[Rows excerpted from a collection]
------------------------
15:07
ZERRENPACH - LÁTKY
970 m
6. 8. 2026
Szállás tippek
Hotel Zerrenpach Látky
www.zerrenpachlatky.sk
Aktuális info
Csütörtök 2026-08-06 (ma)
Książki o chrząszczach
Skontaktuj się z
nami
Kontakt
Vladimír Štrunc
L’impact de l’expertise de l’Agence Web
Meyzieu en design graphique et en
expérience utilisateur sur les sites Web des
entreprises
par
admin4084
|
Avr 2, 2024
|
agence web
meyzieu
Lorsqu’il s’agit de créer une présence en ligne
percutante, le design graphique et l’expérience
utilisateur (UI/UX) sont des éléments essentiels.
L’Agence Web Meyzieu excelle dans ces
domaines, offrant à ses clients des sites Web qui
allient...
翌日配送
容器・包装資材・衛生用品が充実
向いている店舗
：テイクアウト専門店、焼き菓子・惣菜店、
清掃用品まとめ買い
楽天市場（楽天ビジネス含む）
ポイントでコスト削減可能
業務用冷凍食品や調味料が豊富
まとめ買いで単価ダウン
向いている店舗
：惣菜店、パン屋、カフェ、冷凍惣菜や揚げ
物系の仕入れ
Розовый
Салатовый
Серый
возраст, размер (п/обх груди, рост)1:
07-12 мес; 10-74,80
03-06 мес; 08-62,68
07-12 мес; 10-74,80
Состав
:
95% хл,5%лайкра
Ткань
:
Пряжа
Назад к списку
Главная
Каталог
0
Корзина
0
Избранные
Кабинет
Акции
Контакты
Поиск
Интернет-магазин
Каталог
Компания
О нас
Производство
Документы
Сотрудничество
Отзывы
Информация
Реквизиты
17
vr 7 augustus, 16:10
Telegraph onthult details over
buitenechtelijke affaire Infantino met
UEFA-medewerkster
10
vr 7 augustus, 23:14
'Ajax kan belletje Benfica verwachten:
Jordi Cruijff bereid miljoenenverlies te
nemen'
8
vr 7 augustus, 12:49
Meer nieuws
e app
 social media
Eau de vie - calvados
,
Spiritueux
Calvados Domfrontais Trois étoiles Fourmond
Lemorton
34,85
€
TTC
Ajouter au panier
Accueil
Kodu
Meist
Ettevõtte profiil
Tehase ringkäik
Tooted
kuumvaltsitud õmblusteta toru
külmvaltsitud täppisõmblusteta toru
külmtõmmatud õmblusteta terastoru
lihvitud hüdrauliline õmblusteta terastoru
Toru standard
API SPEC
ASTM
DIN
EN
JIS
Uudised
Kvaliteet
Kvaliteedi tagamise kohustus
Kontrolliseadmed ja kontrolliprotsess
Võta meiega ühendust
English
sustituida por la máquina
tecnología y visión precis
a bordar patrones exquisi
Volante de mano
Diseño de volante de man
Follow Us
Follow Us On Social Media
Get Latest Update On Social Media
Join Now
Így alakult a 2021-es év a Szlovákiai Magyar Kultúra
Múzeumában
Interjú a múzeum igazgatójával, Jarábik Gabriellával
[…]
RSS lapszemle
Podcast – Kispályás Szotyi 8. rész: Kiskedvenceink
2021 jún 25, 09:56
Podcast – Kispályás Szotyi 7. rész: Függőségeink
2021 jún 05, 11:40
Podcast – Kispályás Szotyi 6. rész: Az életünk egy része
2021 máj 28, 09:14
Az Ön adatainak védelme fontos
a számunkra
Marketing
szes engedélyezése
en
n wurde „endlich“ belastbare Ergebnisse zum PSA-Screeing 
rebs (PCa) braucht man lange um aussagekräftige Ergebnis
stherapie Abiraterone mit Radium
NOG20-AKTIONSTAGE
------------------------
§ **YOUR ASSIGNMENT**
Reproduce the rows from the start of the list through the line containing "L’impact de l’expertise de l’Agence Web", including both ends.

§ **YOUR SOLUTION**
15:07
ZERRENPACH - LÁTKY
970 m
6. 8. 2026
Szállás tippek
Hotel Zerrenpach Látky
www.zerrenpachlatky.sk
Aktuális info
Csütörtök 2026-08-06 (ma)
Książki o chrząszczach
Skontaktuj się z
nami
Kontakt
Vladimír Štrunc
L’impact de l’expertise de l’Agence Web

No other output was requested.